Mucha de la culpa de tener gobernantes ególatras y con locura la tienen los ciudadanos como electores, que ven en los procesos de elección más un reinado de simpatía, o de revanchismo, que un concurso de capacidades. Gobernar exige destrezas especiales y no es cualquiera el que puede tener éxito en este encargo ciudadano. Pero hoy el marketing político y las redes sociales nos complican y acentúan el “popularimetro” para calificar a los gobernantes, más que la acciones.
La diarrea digestiva ha encontrado su competencia en la diarrea mental de los pseudopolíticos, que acostumbrados a hacer política con “p” minúscula, promueven ideas sin lógica de razonamiento y mucho menos con efectos prácticos, y por vanidad polarizan a la ciudadanía. Por ejemplo, hablan de eliminar la pobreza y promover la generación de empleo, pero desestiman el crecimiento económico y desaniman a los generadores del empleo, toda una contradicción.
Las diarreas mentales no tienen ideología, son más “evacuaciones intestinales” que salen tanto desde la derecha como de la izquierda, y he de decirles que apestan igual. Las ideas son evacuadas con una torpeza que en ocasiones parecieran que más salen del vientre que del cerebro.
El mayor problema está en que el ciudadano-elector no mide las consecuencias de sus apasionadas o resentidas decisiones, poniendo al país y a su sociedad en manos de quienes en el ejercicio del poder se muestran como un fiasco; que se engolosinan con el poder y las “mieles” pasajeras que se le permitirán en democracia por unos pocos años. ¡Por dicha solo unos pocos!, pues en dictaduras se mantienen en muchas ocasiones hasta su muerte.
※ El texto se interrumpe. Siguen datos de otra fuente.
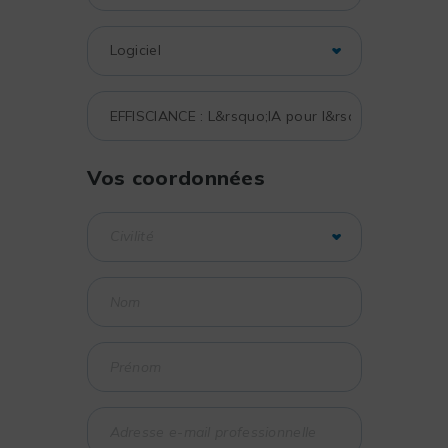
Vos coordonnées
La locura en el poder puede hacer pensar a un gobernante que la idea de ser el “comandante en jefe” le acredita para obviar los objetivos encomendados, dando espacio a una disonancia cognoscitiva que le hace pensar que todos, menos él, están equivocados. Que él es el centro del universo y seguro merecedor de todas la indulgencias y atenciones, más con tanto adulador con que terminan rodeándose.
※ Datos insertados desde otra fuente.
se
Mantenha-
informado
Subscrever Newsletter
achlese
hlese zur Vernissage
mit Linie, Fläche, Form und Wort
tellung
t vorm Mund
Los ciudadanos deben ser más críticos, más exigentes y más racionales -les recuerdo que esto nos diferencia del resto de los animales- para reclamar más a quienes gobiernan; no han de permitir que la mediocridad carcoma los parámetros de medición. Con su voto e impuestos el ciudadano avala y mantiene a sus gobernantes, no puede ser el espectador que aplaude las locuras e inconsistencias de quienes detentan el poder.
No crea usted que en Costa Rica por vivir en democracia y ser periodos de gobierno perentorios nuestros gobernantes están exentos de padecer el síndrome de la locura en el poder, ya lo han hecho, con los consecuentes daños que se le provocan a la estructura democrática y a la credibilidad ciudadana, en un sistema que con todo y sus defectos sigue siendo el mejor.
El poder puede provocar desequilibrios mentales -livianos o agudos- maquillados de gran teatralidad, pero en todo caso en detrimento del razonamiento requerido para dirigir a una sociedad al éxito. Como siempre repito si quiere conocer realmente a alguien, dele poder.
Claudio Alpizar Otoya
Máster Estudios Latinoamericanos, licenciado en Ciencias Políticas y director de Noche Sin Tregua y de Café y Palabras.